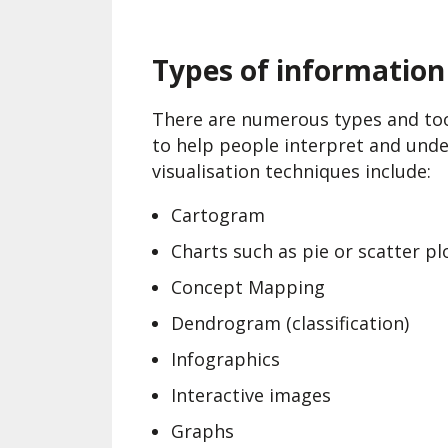
Types of information 
There are numerous types and tool
to help people interpret and und
visualisation techniques include:
Cartogram
Charts such as pie or scatter pl
Concept Mapping
Dendrogram (classification)
Infographics
Interactive images
Graphs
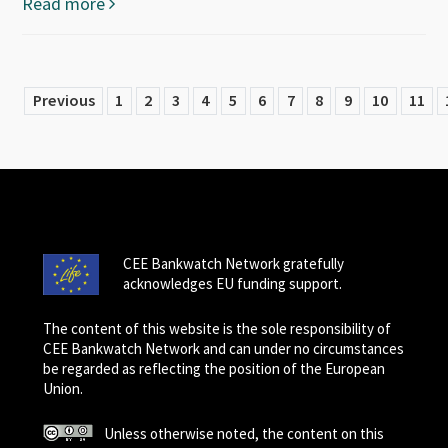
Read more
Previous
1
2
3
4
5
6
7
8
9
10
11
CEE Bankwatch Network gratefully
acknowledges EU funding support.
The content of this website is the sole responsibility of
CEE Bankwatch Network and can under no circumstances
be regarded as reflecting the position of the European
Union.
Unless otherwise noted, the content on this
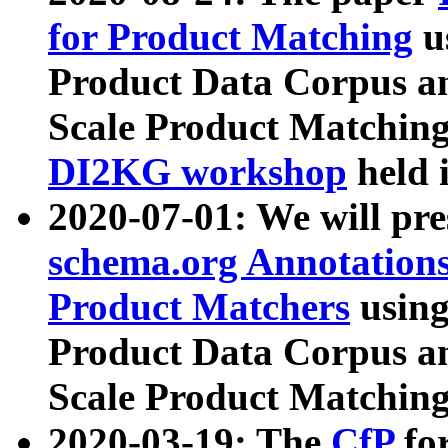
for Product Matching
u
Product Data Corpus a
Scale Product Matching
DI2KG workshop
held 
2020-07-01: We will pr
schema.org Annotations
Product Matchers
usin
Product Data Corpus a
Scale Product Matching
2020-03-19: The
CfP
fo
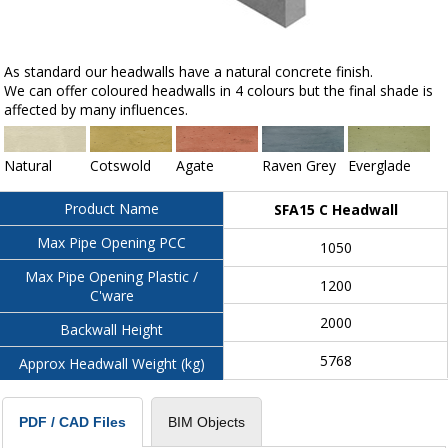
As standard our headwalls have a natural concrete finish.
We can offer coloured headwalls in 4 colours but the final shade is
affected by many influences.
Natural
Cotswold
Agate
Raven Grey
Everglade
Product Name
SFA15 C Headwall
Max Pipe Opening PCC
1050
Max Pipe Opening Plastic /
1200
C'ware
2000
Backwall Height
5768
Approx Headwall Weight (kg)
BIM Objects
PDF / CAD Files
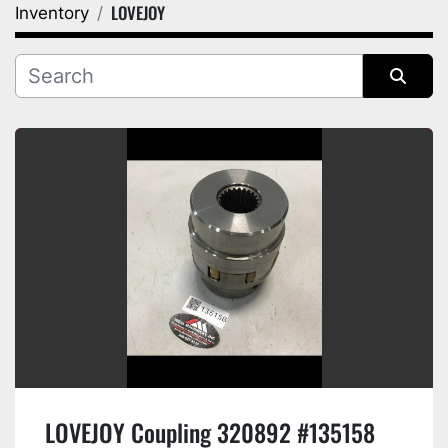
LOVEJOY
Inventory
Category
Manufacturer
Sort by
LOVEJOY Coupling 320892 #135158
------------------------------------------------------------
▸ PROBLEM DETAILS:
Retype the text of all the entries above line for line, with no changes. Leave the pictures out of your answer.

▸ ANSWER TO THIS TASK:
Types of information 
There are numerous types and tool
to help people interpret and und
visualisation techniques include:
Cartogram
Charts such as pie or scatter pl
Concept Mapping
Dendrogram (classification)
Infographics
Interactive images
Graphs
Read more
Previous
1
2
3
4
5
6
7
8
9
10
11
CEE Bankwatch Network gratefully
acknowledges EU funding support.
The content of this website is the sole responsibility of
CEE Bankwatch Network and can under no circumstances
be regarded as reflecting the position of the European
Union.
Unless otherwise noted, the content on this
for Product Matching
u
Product Data Corpus a
Scale Product Matching
DI2KG workshop
held 
2020-07-01: We will pr
schema.org Annotations
Product Matchers
usin
Product Data Corpus a
Scale Product Matching
2020-03-19: The
CfP
fo
As standard our headwalls have a natural concrete finish.
We can offer coloured headwalls in 4 colours but the final shade is
affected by many influences.
Natural
Cotswold
Agate
Raven Grey
Everglade
Product Name
SFA15 C Headwall
Max Pipe Opening PCC
1050
Max Pipe Opening Plastic /
1200
C'ware
2000
Backwall Height
5768
Approx Headwall Weight (kg)
BIM Objects
PDF / CAD Files
LOVEJOY
Inventory
Category
Manufacturer
Sort by
LOVEJOY Coupling 320892 #135158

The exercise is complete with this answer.